Don’t allow electronics when gathering with loved ones.
Designate electronic free zones, whether that’s one day a week, certain hours every day, or other amount.
All else fails have someone else hide your electronics for a set amount of time.
This is all about figuring out what works for you and making the commitment to do it. When you feel relief and see your life improving in ways you want it to you’ll know it’s working. If you don’t experience that try something different.
Set Boundaries for Others: If people expect you to always be available to them and you are they will continue to expect it. I repeat, with all the love in the world, you are probably not as important as you think you are. By responding quickly to others they don’t have to sit with and alleviate their own anxiety. You’ve done it for them. So they continue to expect you to do it for them. Of course, when you initially stop it will be uncomfortable for everyone. They’ll be frustrated at first because now they have to handle their own anxiety and you don’t want anyone upset with you but they will adjust and everyone will be happier as a result. No one has a right to dictate your time.
Add to Your Life: People often use electronics to fill a void. However, if you’re connecting with others and doing things you enjoy you will have less of a void to fill. Particularly if you’re engaging in activities that don’t allow electronic usage during them. Exercise classes. Meditation groups. Religious gatherings. Hikes into mountains where there’s no service.
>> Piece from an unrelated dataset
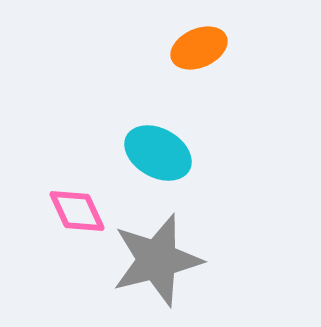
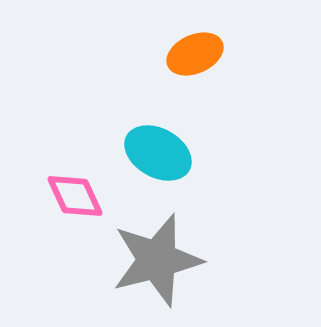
orange ellipse: moved 4 px left, 6 px down
pink diamond: moved 2 px left, 15 px up
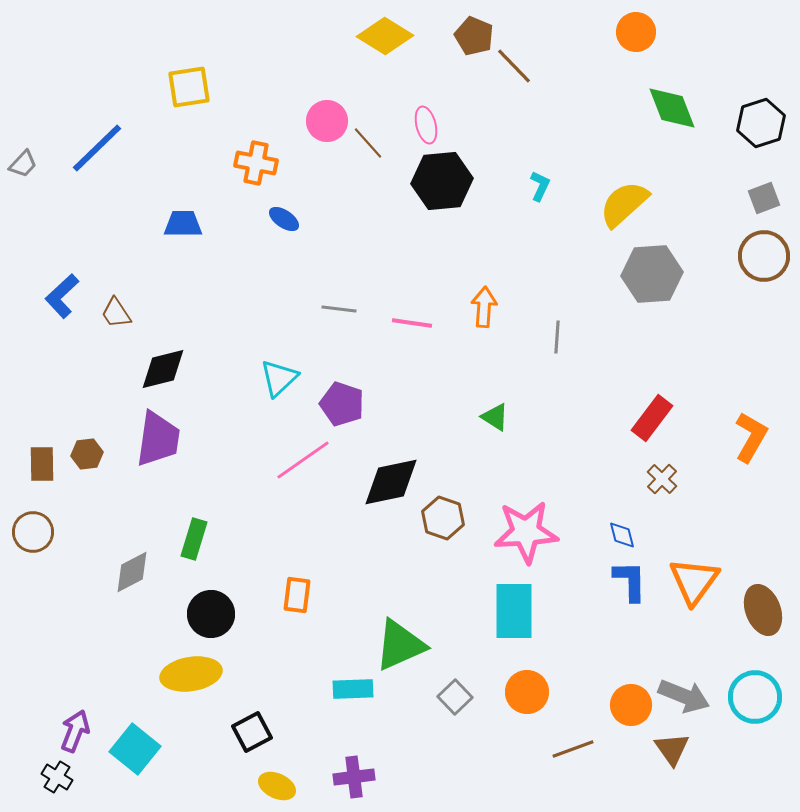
People often find that once they get over the initial anxiety of not being connected they don’t miss it because they actually become more connected, to themselves, others, and their environment.
Accept Relapses: It will happen. You’ll just have to check Instagram every 5 minutes after you posted a photo. Or you find yourself reading a million comments after an op ed article. Recognize it, be kind to yourself, and begin again. Relapse is a part of addiction and berating yourself won’t help.
Get Help: If you’ve tried to cut back on your own and can’t and it’s really a problem for you there are rehabs, organizations, 12 step meetings, therapists, and therapy groups that focus on and are quite effective in treating e-addiction.
While of course, there are benefits to technology and engaging with it, there's always too much of a good thing. There's a lot to experience out there in the real world and I'd hate for you to miss it because you're glued to a screen. Seeing something on a screen is never quite the same as experiencing it yourself. Also, the rest of us would love to be able to navigate our surroundings safely and from time to time make eye contact with you.